Specifically related to broker-dealers that are transacting in digital assets securities, the SEC will focus on:
- Safekeeping of funds and operations – considering unique safety and custody issues of digital assets.
- Registration requirements – including activities by affiliates.
- Anti-money laundering – general AML procedures that take into account digital assets including routine searches to check against the Specially Designated Nationals list maintained by the Office of Foreign Assets Control (“OFAC”) at the U.S. Department of the Treasury.
- Offerings – including disclosure and due diligence obligations.
- Disclosure of conflicts of interest – including compliance policies and procedures.

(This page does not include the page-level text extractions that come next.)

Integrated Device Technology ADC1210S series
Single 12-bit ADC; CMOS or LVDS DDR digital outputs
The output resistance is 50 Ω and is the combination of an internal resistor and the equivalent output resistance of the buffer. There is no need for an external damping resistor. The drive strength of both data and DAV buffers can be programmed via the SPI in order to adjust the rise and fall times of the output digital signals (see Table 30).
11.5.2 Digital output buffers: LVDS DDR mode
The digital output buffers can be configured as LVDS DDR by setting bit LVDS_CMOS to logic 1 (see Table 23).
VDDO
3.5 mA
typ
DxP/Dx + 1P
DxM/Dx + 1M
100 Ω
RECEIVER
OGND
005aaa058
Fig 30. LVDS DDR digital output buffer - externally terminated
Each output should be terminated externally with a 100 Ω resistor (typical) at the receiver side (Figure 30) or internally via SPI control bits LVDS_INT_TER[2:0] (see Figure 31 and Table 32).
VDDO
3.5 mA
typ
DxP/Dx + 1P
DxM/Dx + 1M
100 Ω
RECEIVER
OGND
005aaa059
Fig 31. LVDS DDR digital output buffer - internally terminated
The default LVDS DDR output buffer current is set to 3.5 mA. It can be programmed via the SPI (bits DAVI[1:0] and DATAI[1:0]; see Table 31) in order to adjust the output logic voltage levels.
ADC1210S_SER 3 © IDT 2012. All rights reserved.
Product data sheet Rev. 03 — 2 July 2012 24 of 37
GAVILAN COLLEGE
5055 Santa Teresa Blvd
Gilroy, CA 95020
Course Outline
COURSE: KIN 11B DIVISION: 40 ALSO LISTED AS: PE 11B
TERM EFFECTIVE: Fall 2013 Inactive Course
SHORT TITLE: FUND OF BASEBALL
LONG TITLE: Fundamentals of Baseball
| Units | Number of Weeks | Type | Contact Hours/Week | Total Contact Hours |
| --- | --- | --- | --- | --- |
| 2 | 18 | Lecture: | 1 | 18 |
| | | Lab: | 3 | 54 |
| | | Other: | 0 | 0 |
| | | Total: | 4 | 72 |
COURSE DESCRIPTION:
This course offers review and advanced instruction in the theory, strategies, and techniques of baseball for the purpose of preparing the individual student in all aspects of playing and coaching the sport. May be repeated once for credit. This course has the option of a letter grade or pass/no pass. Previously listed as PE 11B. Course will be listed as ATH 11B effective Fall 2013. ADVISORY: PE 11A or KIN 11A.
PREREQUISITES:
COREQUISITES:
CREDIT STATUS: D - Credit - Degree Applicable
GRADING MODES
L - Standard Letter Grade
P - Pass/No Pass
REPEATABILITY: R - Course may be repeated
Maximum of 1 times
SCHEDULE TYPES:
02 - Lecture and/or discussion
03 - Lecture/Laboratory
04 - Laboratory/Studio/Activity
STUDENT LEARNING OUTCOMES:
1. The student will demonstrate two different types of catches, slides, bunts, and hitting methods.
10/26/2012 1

- Outside Business Activities – FINRA-member broker-dealers must evaluate the activities of their registered persons to determine whether such activity constitutes outside business activities or an outside securities activity and therefore should be subjected to the approval, supervision, and recordation of the broker-dealer.
Specifically related to National Securities Exchanges that are transacting in digital assets securities, the SEC will focus on:
- Exchange Registration – the staff will examine platforms that facilitate trading in Digital Asset Securities and review whether they meet the definition of an exchange.
- Compliance with Regulation ATS – Examinations will include a review of whether an ATS that trades Digital Asset Securities is operating in compliance with Regulation ATS, including, among other things, whether the ATS has accurately and timely disclosed information on Form ATS and Form ATS-R, and has adequate safeguards and procedures to protect confidential subscriber trading information.
Finally, related to transfer agents that are transacting in digital assets securities, the SEC will focus on:
- Compliance with Transfer Agent Rules – the staff will focus on prompt and accurate clearance and settlement of securities transactions.